--- Exercise description ---
Please rewrite the records from the first line through the line containing "visibility, generates leads, increases", changing "Conclusion" to "Summary" and keeping everything else unchanged. Return only those lines.

--- Information shown ---
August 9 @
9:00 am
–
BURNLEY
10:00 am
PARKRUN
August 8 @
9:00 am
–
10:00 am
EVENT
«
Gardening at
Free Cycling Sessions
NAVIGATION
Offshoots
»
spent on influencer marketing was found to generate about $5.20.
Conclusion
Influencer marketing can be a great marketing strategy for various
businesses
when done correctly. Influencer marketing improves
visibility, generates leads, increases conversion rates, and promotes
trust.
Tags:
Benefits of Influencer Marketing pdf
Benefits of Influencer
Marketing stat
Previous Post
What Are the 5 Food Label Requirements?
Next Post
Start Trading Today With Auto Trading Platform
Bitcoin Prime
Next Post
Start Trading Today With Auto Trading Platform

--- Response to the task ---
August 9 @
9:00 am
–
BURNLEY
10:00 am
PARKRUN
August 8 @
9:00 am
–
10:00 am
EVENT
«
Gardening at
Free Cycling Sessions
NAVIGATION
Offshoots
»
spent on influencer marketing was found to generate about $5.20.
Summary
Influencer marketing can be a great marketing strategy for various
businesses
when done correctly. Influencer marketing improves
visibility, generates leads, increases conversion rates, and promotes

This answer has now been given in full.